(Beginning of Supplied data)

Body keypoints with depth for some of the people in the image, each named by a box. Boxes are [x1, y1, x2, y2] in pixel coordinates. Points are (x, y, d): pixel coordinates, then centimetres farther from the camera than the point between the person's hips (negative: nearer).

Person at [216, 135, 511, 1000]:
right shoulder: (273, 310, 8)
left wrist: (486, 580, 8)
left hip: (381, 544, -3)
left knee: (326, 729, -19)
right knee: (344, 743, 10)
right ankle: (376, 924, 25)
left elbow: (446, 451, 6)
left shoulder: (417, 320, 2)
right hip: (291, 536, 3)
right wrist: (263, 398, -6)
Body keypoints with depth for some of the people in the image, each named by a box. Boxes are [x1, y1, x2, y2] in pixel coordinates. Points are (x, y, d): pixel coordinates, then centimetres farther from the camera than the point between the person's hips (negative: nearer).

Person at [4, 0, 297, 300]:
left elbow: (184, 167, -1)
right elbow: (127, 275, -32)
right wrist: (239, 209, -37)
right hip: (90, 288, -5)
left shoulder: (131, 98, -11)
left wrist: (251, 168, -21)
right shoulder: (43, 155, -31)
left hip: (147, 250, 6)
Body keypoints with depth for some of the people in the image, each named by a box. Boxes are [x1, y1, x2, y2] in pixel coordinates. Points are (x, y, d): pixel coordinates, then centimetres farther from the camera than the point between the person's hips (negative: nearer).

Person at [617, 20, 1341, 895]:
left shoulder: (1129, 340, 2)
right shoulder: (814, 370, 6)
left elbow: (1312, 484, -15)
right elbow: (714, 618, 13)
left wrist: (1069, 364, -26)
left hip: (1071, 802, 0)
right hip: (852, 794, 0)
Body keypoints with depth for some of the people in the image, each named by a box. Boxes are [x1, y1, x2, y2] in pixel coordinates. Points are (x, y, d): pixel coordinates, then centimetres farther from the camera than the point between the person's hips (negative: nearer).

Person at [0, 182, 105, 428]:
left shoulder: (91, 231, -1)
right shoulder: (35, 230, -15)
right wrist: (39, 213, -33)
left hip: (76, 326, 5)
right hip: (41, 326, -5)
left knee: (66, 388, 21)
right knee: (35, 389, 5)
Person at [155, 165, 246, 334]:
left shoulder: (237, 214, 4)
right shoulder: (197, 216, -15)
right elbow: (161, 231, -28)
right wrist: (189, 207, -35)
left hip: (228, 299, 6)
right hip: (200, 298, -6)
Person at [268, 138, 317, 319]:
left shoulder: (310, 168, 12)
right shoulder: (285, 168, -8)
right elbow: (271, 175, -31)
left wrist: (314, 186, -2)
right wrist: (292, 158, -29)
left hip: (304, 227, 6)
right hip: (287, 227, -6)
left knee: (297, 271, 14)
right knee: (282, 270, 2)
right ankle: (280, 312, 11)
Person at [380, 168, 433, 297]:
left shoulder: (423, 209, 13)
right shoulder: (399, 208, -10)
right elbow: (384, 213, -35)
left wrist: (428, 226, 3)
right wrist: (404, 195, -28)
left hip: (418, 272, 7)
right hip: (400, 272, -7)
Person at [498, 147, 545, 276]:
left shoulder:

(End of Supplied data)
(Beginning of Supplied data)

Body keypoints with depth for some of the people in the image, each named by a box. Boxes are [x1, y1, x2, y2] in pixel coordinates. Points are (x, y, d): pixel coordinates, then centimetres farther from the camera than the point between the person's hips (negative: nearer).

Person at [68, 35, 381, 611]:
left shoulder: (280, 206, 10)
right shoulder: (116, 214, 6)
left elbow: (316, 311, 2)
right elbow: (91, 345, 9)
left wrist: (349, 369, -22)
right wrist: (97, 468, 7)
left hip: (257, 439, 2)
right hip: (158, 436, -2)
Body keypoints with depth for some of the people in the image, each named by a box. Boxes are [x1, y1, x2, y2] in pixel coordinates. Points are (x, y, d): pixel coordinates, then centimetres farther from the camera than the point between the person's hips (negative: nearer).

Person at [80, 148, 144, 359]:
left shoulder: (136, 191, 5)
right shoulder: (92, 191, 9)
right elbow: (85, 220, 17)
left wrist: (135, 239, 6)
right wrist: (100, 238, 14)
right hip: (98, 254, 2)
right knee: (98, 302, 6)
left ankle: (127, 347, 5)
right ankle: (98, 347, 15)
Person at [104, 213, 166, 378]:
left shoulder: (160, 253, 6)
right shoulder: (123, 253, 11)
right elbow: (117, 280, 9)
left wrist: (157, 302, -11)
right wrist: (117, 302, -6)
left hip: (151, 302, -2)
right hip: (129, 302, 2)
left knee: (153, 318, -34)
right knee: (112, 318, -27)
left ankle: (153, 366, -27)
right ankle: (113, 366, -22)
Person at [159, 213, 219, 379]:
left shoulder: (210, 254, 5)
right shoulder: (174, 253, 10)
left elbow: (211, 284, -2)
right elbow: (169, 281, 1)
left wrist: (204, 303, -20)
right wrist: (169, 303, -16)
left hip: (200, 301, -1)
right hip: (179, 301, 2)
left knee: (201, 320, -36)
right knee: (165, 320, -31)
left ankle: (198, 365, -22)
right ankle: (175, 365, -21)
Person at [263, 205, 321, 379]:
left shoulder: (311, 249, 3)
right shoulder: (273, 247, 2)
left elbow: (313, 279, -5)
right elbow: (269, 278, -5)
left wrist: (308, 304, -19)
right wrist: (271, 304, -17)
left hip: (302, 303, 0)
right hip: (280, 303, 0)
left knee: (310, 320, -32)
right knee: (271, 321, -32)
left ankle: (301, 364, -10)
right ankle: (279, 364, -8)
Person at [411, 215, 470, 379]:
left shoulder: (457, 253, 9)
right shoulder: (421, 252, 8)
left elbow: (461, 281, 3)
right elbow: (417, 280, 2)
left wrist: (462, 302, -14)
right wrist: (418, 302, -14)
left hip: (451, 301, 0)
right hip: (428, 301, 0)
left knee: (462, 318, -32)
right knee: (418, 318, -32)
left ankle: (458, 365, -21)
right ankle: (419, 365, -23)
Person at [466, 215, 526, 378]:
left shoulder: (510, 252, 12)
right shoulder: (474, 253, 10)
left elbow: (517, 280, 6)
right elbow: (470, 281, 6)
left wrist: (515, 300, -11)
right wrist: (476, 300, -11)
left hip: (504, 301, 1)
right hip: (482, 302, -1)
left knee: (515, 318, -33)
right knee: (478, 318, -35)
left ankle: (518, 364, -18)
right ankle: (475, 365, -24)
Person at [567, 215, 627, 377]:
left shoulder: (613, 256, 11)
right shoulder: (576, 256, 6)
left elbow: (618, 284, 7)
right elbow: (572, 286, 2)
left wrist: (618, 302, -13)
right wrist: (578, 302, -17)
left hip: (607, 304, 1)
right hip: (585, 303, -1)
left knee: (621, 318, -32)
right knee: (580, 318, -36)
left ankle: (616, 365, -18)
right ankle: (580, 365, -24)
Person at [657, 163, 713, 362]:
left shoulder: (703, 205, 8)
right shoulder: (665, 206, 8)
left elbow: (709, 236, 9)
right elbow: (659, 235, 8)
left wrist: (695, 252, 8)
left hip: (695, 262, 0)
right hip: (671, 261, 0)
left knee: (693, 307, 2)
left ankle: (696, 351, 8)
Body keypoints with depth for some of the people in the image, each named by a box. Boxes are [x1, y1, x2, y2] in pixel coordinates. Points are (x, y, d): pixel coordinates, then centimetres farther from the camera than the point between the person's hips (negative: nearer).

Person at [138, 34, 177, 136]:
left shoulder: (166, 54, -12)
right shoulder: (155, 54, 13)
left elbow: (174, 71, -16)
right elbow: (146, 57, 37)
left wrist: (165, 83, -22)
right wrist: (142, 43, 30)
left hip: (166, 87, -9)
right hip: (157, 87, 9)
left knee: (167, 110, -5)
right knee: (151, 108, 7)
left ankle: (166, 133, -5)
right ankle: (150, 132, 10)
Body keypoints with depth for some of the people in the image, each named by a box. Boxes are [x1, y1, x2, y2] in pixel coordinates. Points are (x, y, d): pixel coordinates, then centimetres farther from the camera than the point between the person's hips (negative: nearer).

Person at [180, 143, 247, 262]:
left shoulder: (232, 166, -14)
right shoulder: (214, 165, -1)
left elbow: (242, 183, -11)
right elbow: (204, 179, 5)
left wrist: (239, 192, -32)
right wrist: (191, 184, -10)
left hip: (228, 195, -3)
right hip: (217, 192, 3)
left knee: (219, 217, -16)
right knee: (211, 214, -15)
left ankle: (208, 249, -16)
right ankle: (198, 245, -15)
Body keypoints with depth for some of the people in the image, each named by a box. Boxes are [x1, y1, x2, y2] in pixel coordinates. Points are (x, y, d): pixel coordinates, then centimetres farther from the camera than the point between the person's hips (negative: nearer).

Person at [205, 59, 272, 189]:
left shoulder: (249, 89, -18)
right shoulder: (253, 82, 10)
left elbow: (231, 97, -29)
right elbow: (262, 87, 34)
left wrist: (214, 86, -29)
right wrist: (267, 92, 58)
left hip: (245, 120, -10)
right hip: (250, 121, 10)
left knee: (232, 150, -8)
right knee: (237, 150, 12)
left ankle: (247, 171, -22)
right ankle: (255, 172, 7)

(End of Supplied data)

Please output everything in the records from the line containing "right shoulder: (174, 253, 10)" down to the line containing "left elbow: (517, 280, 6)", including both of those lines, as a Markdown table with columns Row and Line. Number the rows in order and leave out any blank lines.

**Answer for the task**.
| Row | Line |
|---|---|
| 1 | right shoulder: (174, 253, 10) |
| 2 | left elbow: (211, 284, -2) |
| 3 | right elbow: (169, 281, 1) |
| 4 | left wrist: (204, 303, -20) |
| 5 | right wrist: (169, 303, -16) |
| 6 | left hip: (200, 301, -1) |
| 7 | right hip: (179, 301, 2) |
| 8 | left knee: (201, 320, -36) |
| 9 | right knee: (165, 320, -31) |
| 10 | left ankle: (198, 365, -22) |
| 11 | right ankle: (175, 365, -21) |
| 12 | Person at [263, 205, 321, 379]: |
| 13 | left shoulder: (311, 249, 3) |
| 14 | right shoulder: (273, 247, 2) |
| 15 | left elbow: (313, 279, -5) |
| 16 | right elbow: (269, 278, -5) |
| 17 | left wrist: (308, 304, -19) |
| 18 | right wrist: (271, 304, -17) |
| 19 | left hip: (302, 303, 0) |
| 20 | right hip: (280, 303, 0) |
| 21 | left knee: (310, 320, -32) |
| 22 | right knee: (271, 321, -32) |
| 23 | left ankle: (301, 364, -10) |
| 24 | right ankle: (279, 364, -8) |
| 25 | Person at [411, 215, 470, 379]: |
| 26 | left shoulder: (457, 253, 9) |
| 27 | right shoulder: (421, 252, 8) |
| 28 | left elbow: (461, 281, 3) |
| 29 | right elbow: (417, 280, 2) |
| 30 | left wrist: (462, 302, -14) |
| 31 | right wrist: (418, 302, -14) |
| 32 | left hip: (451, 301, 0) |
| 33 | right hip: (428, 301, 0) |
| 34 | left knee: (462, 318, -32) |
| 35 | right knee: (418, 318, -32) |
| 36 | left ankle: (458, 365, -21) |
| 37 | right ankle: (419, 365, -23) |
| 38 | Person at [466, 215, 526, 378]: |
| 39 | left shoulder: (510, 252, 12) |
| 40 | right shoulder: (474, 253, 10) |
| 41 | left elbow: (517, 280, 6) |